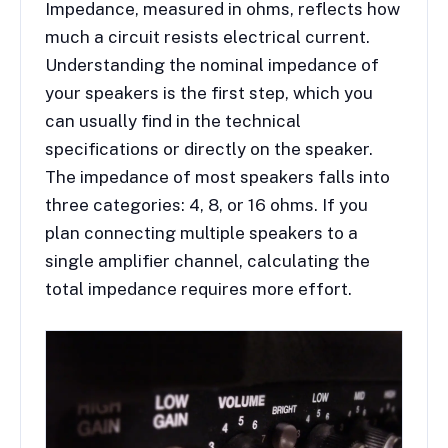
Impedance, measured in ohms, reflects how
much a circuit resists electrical current.
Understanding the nominal impedance of
your speakers is the first step, which you
can usually find in the technical
specifications or directly on the speaker.
The impedance of most speakers falls into
three categories: 4, 8, or 16 ohms. If you
plan connecting multiple speakers to a
single amplifier channel, calculating the
total impedance requires more effort.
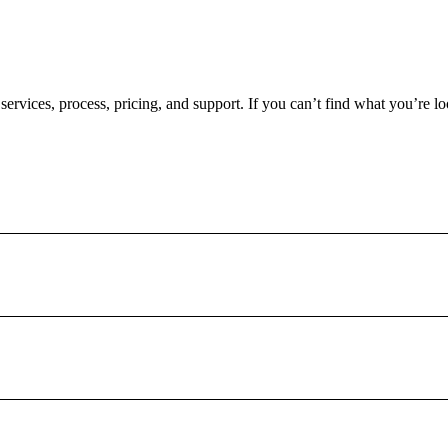
rvices, process, pricing, and support. If you can’t find what you’re loo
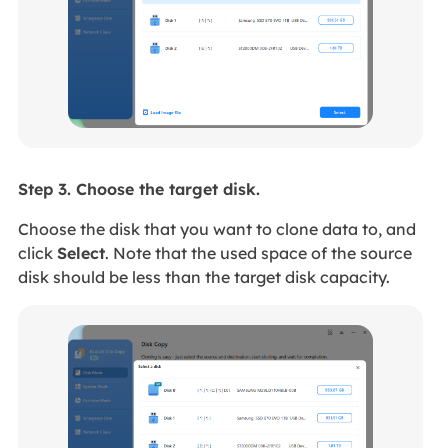
Step 3. Choose the target disk.
Choose the disk that you want to clone data to, and
click
Select
. Note that the used space of the source
disk should be less than the target disk capacity.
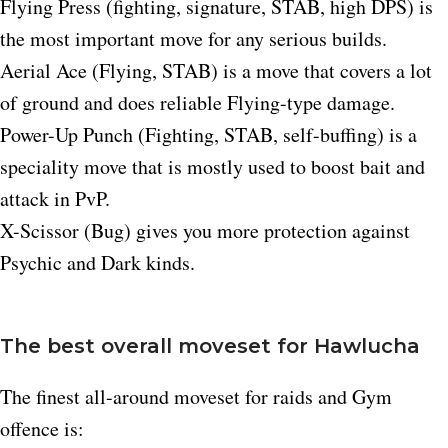
Flying Press (fighting, signature, STAB, high DPS) is
the most important move for any serious builds.
Aerial Ace (Flying, STAB) is a move that covers a lot
of ground and does reliable Flying-type damage.​
Power-Up Punch (Fighting, STAB, self-buffing) is a
speciality move that is mostly used to boost bait and
attack in PvP.​
X-Scissor (Bug) gives you more protection against
Psychic and Dark kinds.​
The best overall moveset for Hawlucha
The finest all-around moveset for raids and Gym
offence is:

## [TASK TO CARRY OUT]
Go through the entries and copy every line with "find".

## [EXPECTED ANSWER]
can usually find in the technical
rvices, process, pricing, and support. If you can’t find what you’re loo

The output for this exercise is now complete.